Review: Forty Creek Confederation Oak (Lot 1867F)
Posted by Arctic Wolf on September 2, 2016
In 2010 Forty Creek Whisky introduced Forty Creek Confederation Oak Reserve Whisky. What made this whisky unique was that it had been finished in Canadian Oak Barrels. These oak barrels were made from oak trees (growing only 40 miles from the distillery) which began their growth in Canadian soil approximately 150 years ago at the time of Confederation (The birth of Canada as a nation), hence the name Confederation Oak.
It has been 6 years since Confederation Oak Reserve Whisky was first released over that time the spirit has become one of the staple whiskies in the Forty Creek Whisky family. Each year a new batch is produced, and when I recently received a bottle from the newest batch (Batch Number 1867F), I decided to revisit the spirit to see how it has changed over time.

+---+

_What to work on_
A. Please copy the whisky review word for word from "Posted by Arctic" to "changed over time.".
B. Using the whisky review, decide whether each statement agrees with it, and quote the words that settle each one: (i) The barrels were made from oak trees growing 40 miles from the distillery. (ii) Confederation Oak Reserve Whisky was first introduced in 2016. (iii) A new batch is produced every year.

+---+

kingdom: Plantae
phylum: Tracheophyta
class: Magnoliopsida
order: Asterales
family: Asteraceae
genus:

+---+

_Solutions to the tasks_
A.
Posted by Arctic Wolf on September 2, 2016
In 2010 Forty Creek Whisky introduced Forty Creek Confederation Oak Reserve Whisky. What made this whisky unique was that it had been finished in Canadian Oak Barrels. These oak barrels were made from oak trees (growing only 40 miles from the distillery) which began their growth in Canadian soil approximately 150 years ago at the time of Confederation (The birth of Canada as a nation), hence the name Confederation Oak.
It has been 6 years since Confederation Oak Reserve Whisky was first released over that time the spirit has become one of the staple whiskies in the Forty Creek Whisky family. Each year a new batch is produced, and when I recently received a bottle from the newest batch (Batch Number 1867F), I decided to revisit the spirit to see how it has changed over time.

B.
(i) Yes: "growing only 40 miles from the distillery"
(ii) No: "In 2010 Forty Creek Whisky introduced Forty Creek Confederation Oak Reserve Whisky"
(iii) Yes: "Each year a new batch is produced"